And then working upwards, if you’re still unsure, talk it through with other trusted church members, our brothers and sisters in Christ, who likely through their age or experience or perspective, can speak truth and wisdom into your situation.

Months ago I was in a meeting with other Dillon area pastors and we were going around sharing updates about our respective churches and asking how we could pray for another and one of the pastors at the table was sharing about his church and at some point said, “We need more old people!” And I think in part what he was saying was, “We need more wisdom.” And as he said that, I began to smile, because in that moment I was reminded of what an incredible gift and joy it is to have older, I mean, more veteran, seasoned Christians at our church. You all are a wealth of wisdom. And so an encouragement to our younger members, let’s lean on them and go to them for wisdom, wisdom in our marriages and parenting and work life, in our relationship with Christ. By doing so, not only do we honor the generations above us, we also grow and are blessed by them in the process.

Finally, regarding the wisdom pyramid, a few of you might be wondering, what’s that little birdie doing on top? Well, that’s the symbol for Twitter, which is a place on the internet where respectful, thoughtful and nuanced conversations often go to die. And if you’ve never heard of it before, don’t worry you’re not missing out on much. After all, at its best it’s the candy and sweets of our wisdom diet.

And I’ll finish with this. There’s one more thing from one other scripture I want you to see. And it’s Paul’s words from 1 Corinthians where he shares the fact that the wisdom of God will often look very different, even foolish in light of the wisdom of the world.

Paul says that “God’s foolishness is wiser than human wisdom,” that is, God’s wisdom, which appears foolish in the world’s eyes, is far wiser than human wisdom.

After all, think about all the upside down teachings of Jesus and scripture at large. God’s wisdom that says if you want to be great, you must become a servant, if you want to be exalted, you must become humble, that if you want save your life, you must lose it. God’s wisdom that teaches us to associate with those of low position, teaches us to give generously rather than hoard for ourselves, teaches that prayer is powerful and worth doing. To the world it all seems foolish, but yet it’s wisdom through and through.
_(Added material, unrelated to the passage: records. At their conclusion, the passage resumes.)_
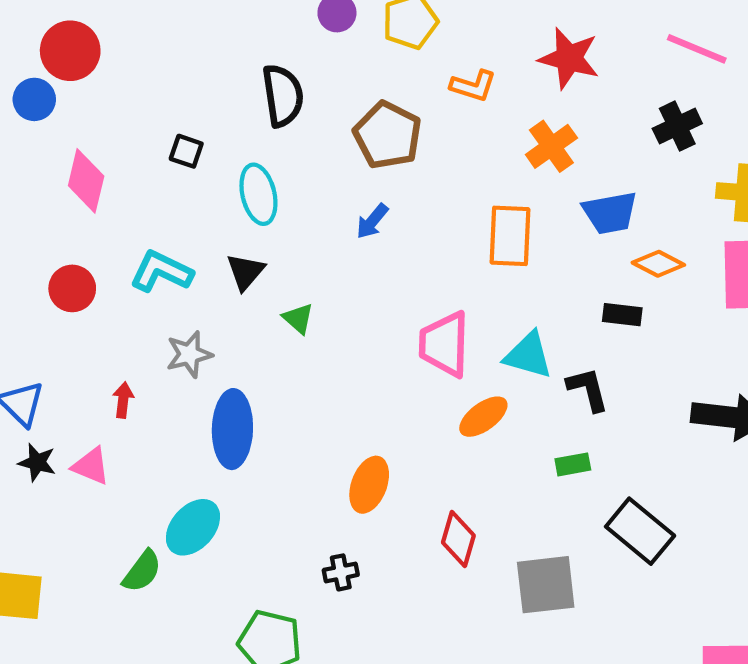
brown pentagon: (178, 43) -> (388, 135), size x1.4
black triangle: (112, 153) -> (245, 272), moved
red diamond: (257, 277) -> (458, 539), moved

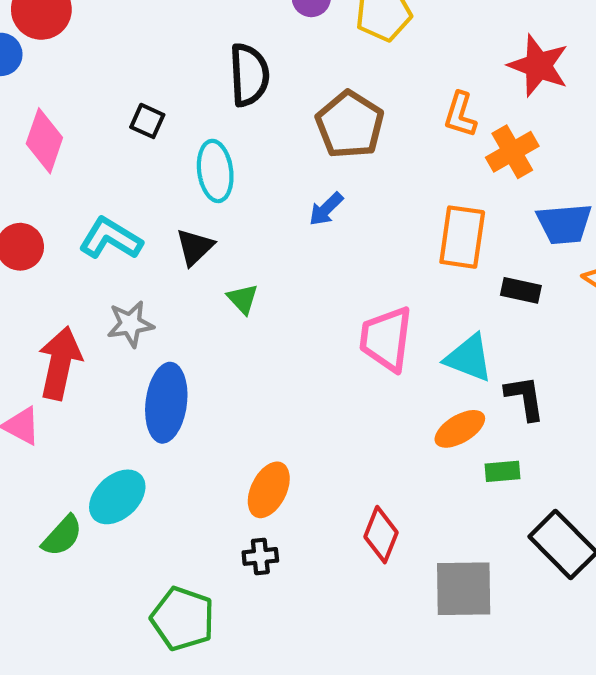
orange L-shape: (473, 86) -> (460, 115), moved, turned 84
black rectangle: (622, 315) -> (521, 290), moved
red arrow: (123, 400) -> (60, 363), size x2.0
orange ellipse: (483, 417) -> (460, 429), moved
orange ellipse: (369, 485) -> (269, 490), moved

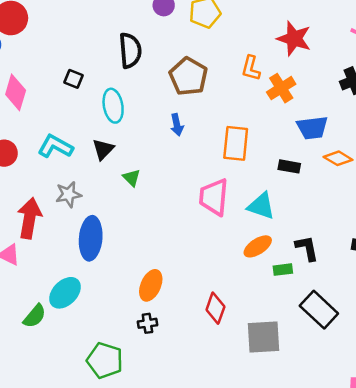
blue arrow: (326, 209) -> (177, 125), turned -55
orange rectangle: (462, 237) -> (236, 143), moved
black L-shape: (525, 398) -> (307, 248), moved

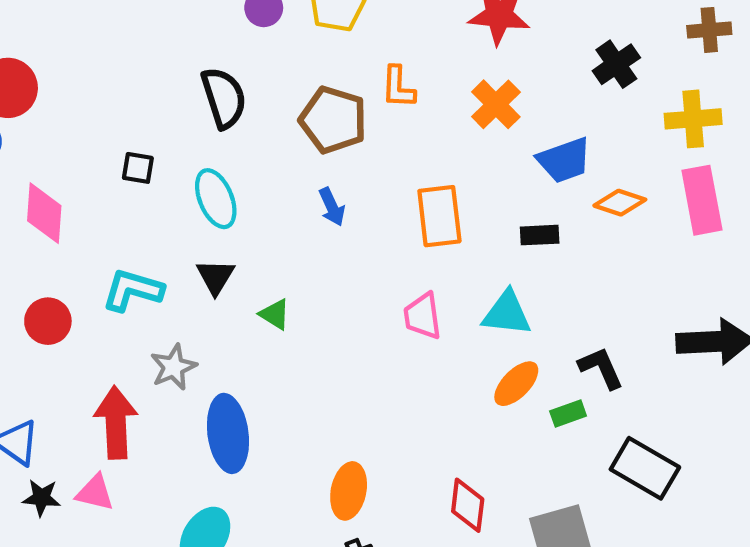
orange L-shape: (251, 68) -> (398, 87), moved
pink trapezoid: (214, 197) -> (423, 316), size x0.7

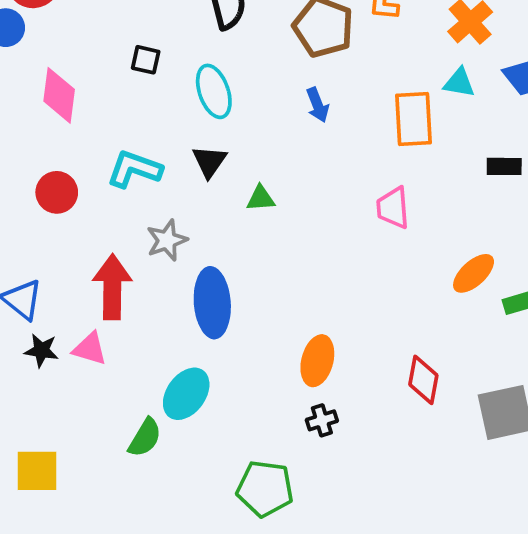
black rectangle: (540, 235) -> (504, 166), moved
cyan triangle: (507, 313) -> (459, 83), moved, size x0.7
green triangle: (275, 314) -> (261, 198), turned -40

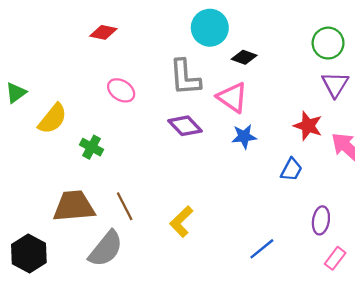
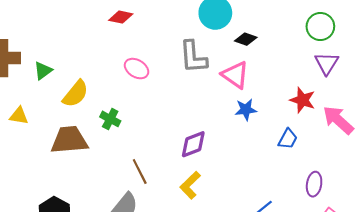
purple diamond: (185, 126) -> (193, 144), moved, turned -68
brown trapezoid: (74, 206) -> (69, 140), moved

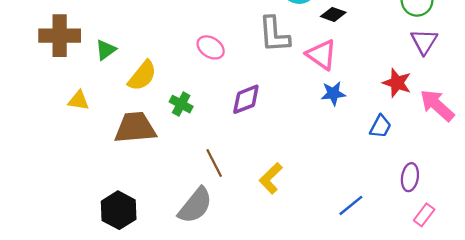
purple diamond: (193, 144) -> (246, 99), moved

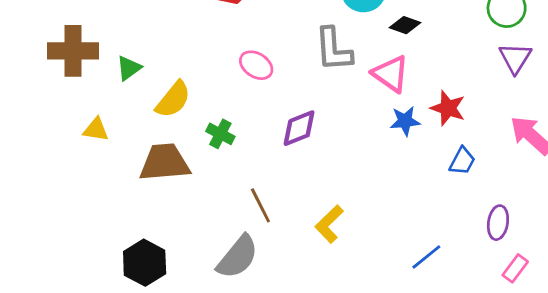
red star: (397, 83) -> (448, 108), moved

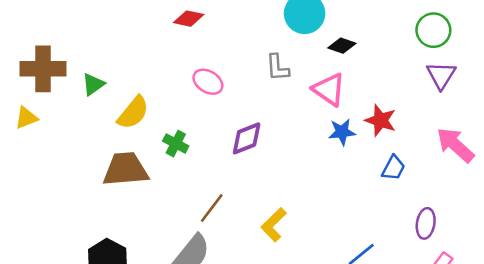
gray L-shape: (333, 49) -> (277, 68), size x0.7
yellow triangle: (96, 130) -> (26, 118), moved, turned -30
brown line: (260, 205) -> (212, 208), turned 64

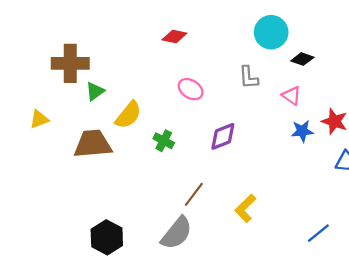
brown cross: (43, 69) -> (70, 63), moved
pink triangle: (329, 89) -> (292, 96), size x0.7
brown trapezoid: (125, 169) -> (93, 144), moved

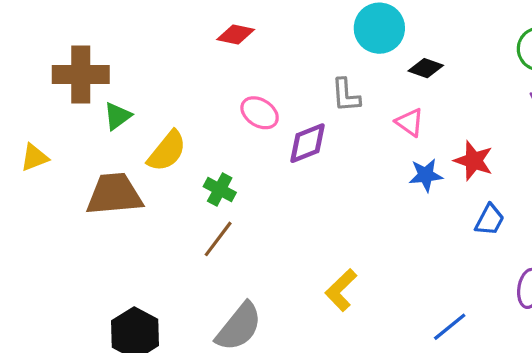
purple diamond: (223, 136) -> (307, 143), moved
brown line: (194, 194) -> (218, 239), moved

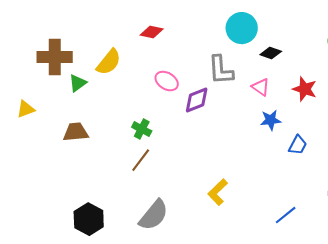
gray L-shape: (346, 95) -> (221, 70), size x1.4
yellow semicircle: (167, 151) -> (109, 62), moved
red star: (474, 161) -> (305, 89), moved
brown trapezoid: (114, 194) -> (76, 132), size x0.7
blue trapezoid: (490, 220) -> (298, 145), moved

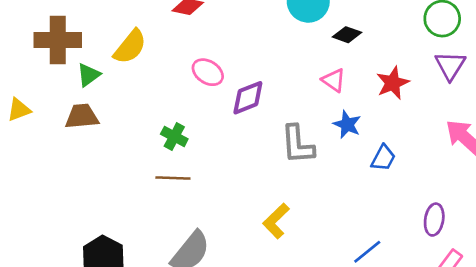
gray L-shape: (221, 70) -> (298, 145), moved
red star: (305, 89) -> (393, 83), turned 30
blue star: (271, 120) -> (347, 124), turned 30
brown trapezoid: (76, 132) -> (82, 116), moved
brown line: (141, 160) -> (173, 178), turned 55

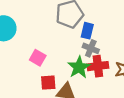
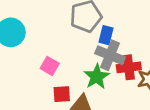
gray cross: (91, 48) -> (110, 55), size x1.5
red cross: (98, 66) -> (129, 67), moved

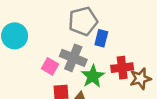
gray cross: (110, 55) -> (73, 58), moved

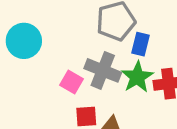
green star: (93, 76) -> (137, 77), moved

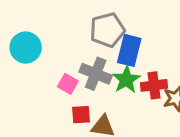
blue rectangle: (141, 44) -> (129, 50), size x1.5

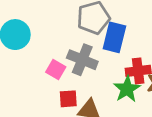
green star: (126, 80) -> (127, 89), moved

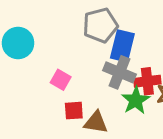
gray cross: (82, 60) -> (119, 72), moved

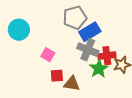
blue rectangle: (122, 46) -> (90, 32), turned 45

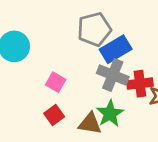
green star: (99, 69) -> (110, 114), moved
red square: (57, 76) -> (54, 115), moved, turned -32

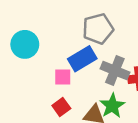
blue rectangle: (116, 49) -> (82, 59), moved
pink square: (56, 82) -> (63, 77), turned -30

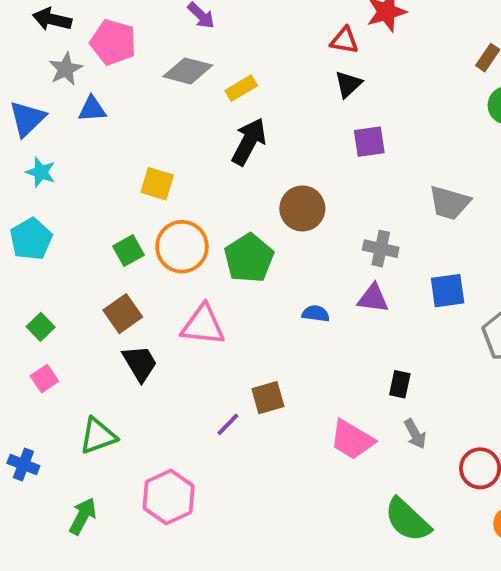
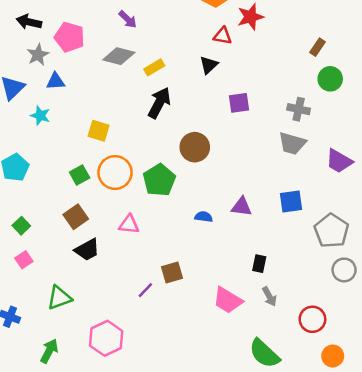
black triangle: (348, 84) -> (209, 65), moved
cyan star: (41, 172) -> (40, 116), moved
gray cross: (381, 249) -> (299, 109), moved
pink triangle: (203, 325) -> (129, 224), size x0.7
black trapezoid: (140, 363) -> (87, 250), turned 92

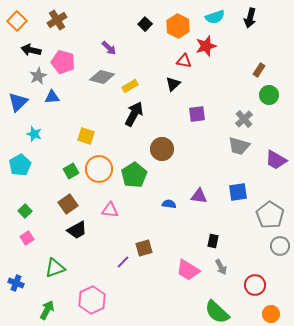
gray cross: (299, 109) -> (244, 119), turned 36
cyan star: (40, 116) -> (34, 134), moved

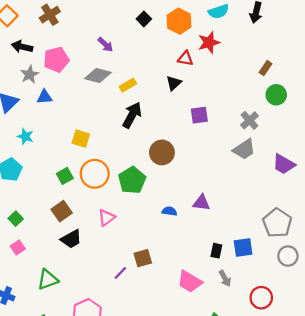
pink pentagon: (63, 62) -> (56, 60), turned -30
gray trapezoid: (239, 146) -> (244, 149), turned -50
blue square: (238, 192) -> (243, 247), moved
pink triangle: (110, 210) -> (106, 218), turned -42

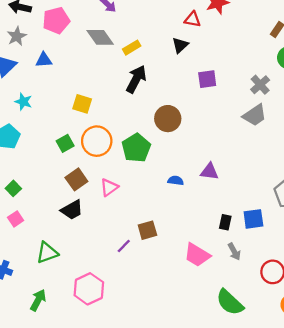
gray star: (30, 75) -> (17, 36), moved
gray diamond: (98, 76) -> (100, 37), turned 40
brown square: (62, 211) -> (76, 179), moved

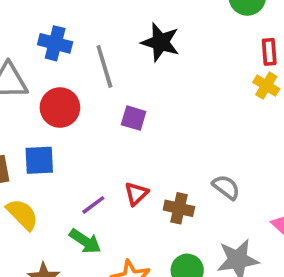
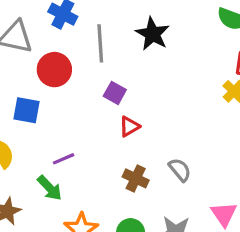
red triangle: (136, 194) -> (129, 126), moved

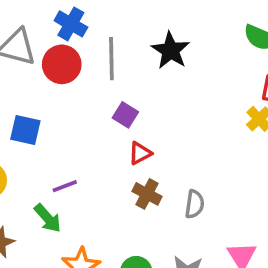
red circle: (54, 70) -> (62, 64), moved
gray semicircle: (180, 170) -> (195, 204), turned 45
brown cross: (136, 178) -> (147, 194), moved

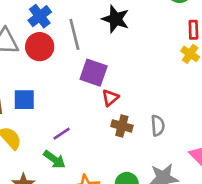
blue cross: (71, 24) -> (40, 16), turned 35
purple square: (125, 115) -> (94, 73), size x1.5

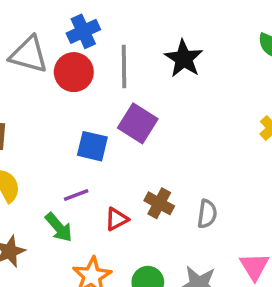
red triangle: (110, 98) -> (117, 219), moved
blue square: (24, 100) -> (92, 146), moved

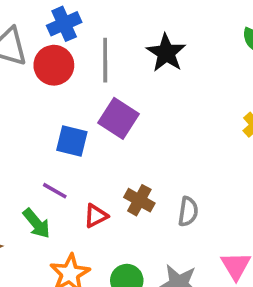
purple line: (76, 195) -> (55, 191), turned 50

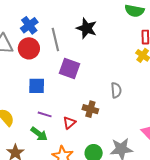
blue square: (72, 141) -> (37, 86), moved
gray semicircle: (188, 212) -> (116, 90), moved

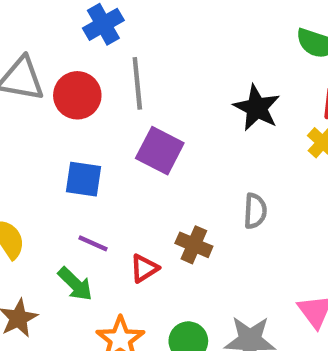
blue cross: (29, 25) -> (103, 24), moved
black star: (87, 28) -> (257, 108), moved

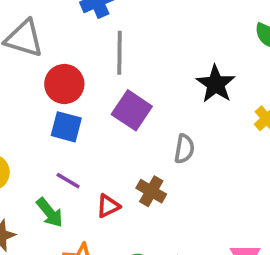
red circle: (77, 95) -> (64, 84), moved
gray semicircle: (255, 211) -> (184, 149), moved

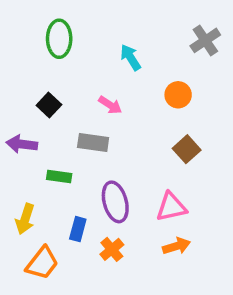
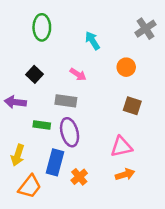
brown square: (187, 149) -> (132, 106), turned -30
purple ellipse: (115, 202) -> (70, 132), moved
blue rectangle: (78, 229) -> (55, 162), size x1.5

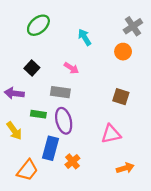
green ellipse: (42, 27) -> (38, 25), turned 50
orange circle: (126, 67) -> (123, 52), moved
yellow arrow: (18, 155) -> (14, 131), moved, turned -54
orange arrow: (125, 174) -> (125, 168), moved

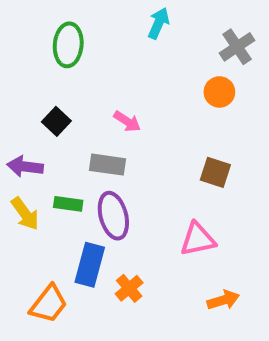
green ellipse: (38, 25) -> (68, 45), turned -45
cyan arrow: (85, 37) -> (159, 23), moved, turned 56
yellow arrow: (14, 131) -> (25, 214), moved

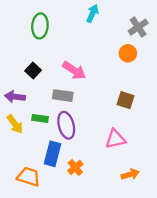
pink arrow: (127, 121) -> (74, 70), size x1.5
orange trapezoid: (49, 304) -> (29, 177), turned -110

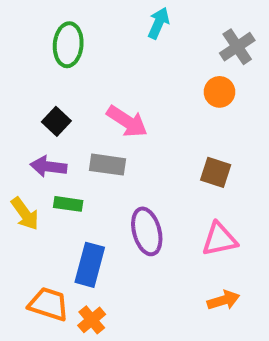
purple arrow: (15, 97) -> (49, 167), moved
purple ellipse: (66, 125) -> (147, 231), moved
pink triangle: (115, 139) -> (219, 239), moved
orange cross: (75, 168) -> (92, 320), moved

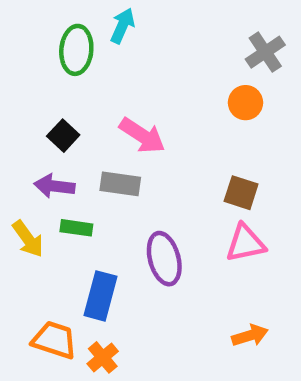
cyan arrow: (159, 23) -> (122, 26), moved
pink triangle: (219, 239) -> (245, 243), moved

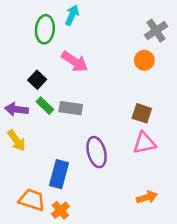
pink arrow: (142, 136) -> (75, 62), moved
purple arrow: (54, 186) -> (16, 109), moved
green rectangle: (76, 228) -> (45, 106), moved, turned 36

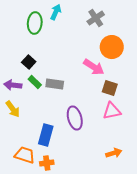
gray cross: (156, 31) -> (96, 18), moved
orange circle: (144, 60) -> (112, 47), size x1.5
pink arrow: (75, 62) -> (94, 67), moved
orange cross: (60, 210) -> (47, 163), turned 32

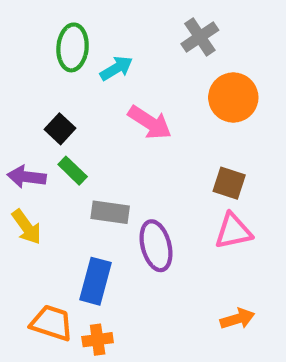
cyan arrow: (56, 12) -> (116, 68), moved, turned 35
pink arrow: (94, 67) -> (150, 123), moved
gray rectangle: (55, 84) -> (110, 212), moved

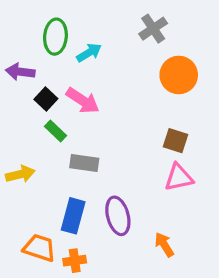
pink arrow: (150, 123) -> (83, 101), moved
purple arrow: (27, 177) -> (20, 72), moved
yellow arrow: (27, 227) -> (20, 174), turned -68
purple ellipse: (156, 246) -> (118, 216), moved
orange arrow: (237, 319) -> (164, 245), moved, turned -105

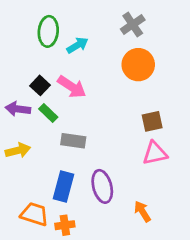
purple arrow: (20, 72) -> (18, 109), moved
orange circle: (179, 75) -> (138, 65), moved
brown square: (176, 141) -> (152, 121), turned -30

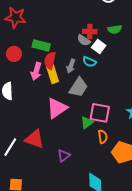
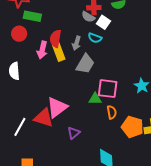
green rectangle: (41, 46) -> (32, 16), moved
pink triangle: (57, 108) -> (57, 107), moved
green triangle: (87, 123) -> (95, 99), turned 40

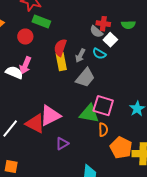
pink arrow: (42, 50) -> (25, 66), moved
white semicircle: (14, 71) -> (14, 72), turned 108
green triangle: (95, 99) -> (89, 114), size x1.5

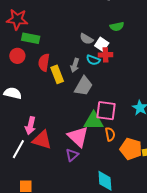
red cross: (103, 24) -> (106, 55), moved
red semicircle: (60, 48) -> (44, 62), moved
pink arrow: (25, 66) -> (30, 126), moved
pink triangle: (50, 116) -> (78, 137), moved, turned -40

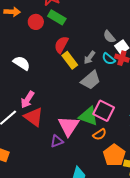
red circle: (17, 56) -> (36, 22), moved
yellow rectangle: (57, 74) -> (70, 60), turned -36
orange semicircle: (110, 134) -> (100, 134), turned 48

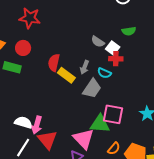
green rectangle: (57, 17) -> (12, 67), moved
cyan semicircle: (109, 59) -> (104, 73), moved
white semicircle: (22, 63) -> (23, 122), moved
red triangle: (34, 117) -> (47, 140), turned 30
orange semicircle: (100, 134) -> (114, 148), moved

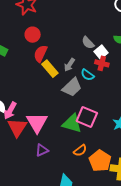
red circle: (23, 48) -> (33, 35), moved
pink triangle: (84, 139) -> (37, 123), moved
And of course, there’s the seemingly most foolish part of all. That we proclaim Christ crucified, a stumbling block to the Jews and foolishness to the Greeks. Both Jews and Greeks thought worshipping a crucified Messiah was utterly foolish. The Jews saw his death as a sign of weakness, unbecoming for the God of the universe, and the Greeks saw it as a logical impossibility – after all, how in the world could a man dying on a cross defeat death himself? But yet, as Paul says, to those who are called, both Jews and Greeks, Christ is the power of God and the wisdom of God.

Friends, I share this with you in part to say, there will be times when our wisdom looks like foolishness to those around us. And that’s okay. There will be times when people will think we’re strange because of the lives we live and choices that we make. That’s to be expected. There will be times when we feel like we’re swimming upstream and everyone’s going the other way. Well, that’s just part of a life of following Jesus. Yet never forget, “The fear of the Lord is the beginning of wisdom.”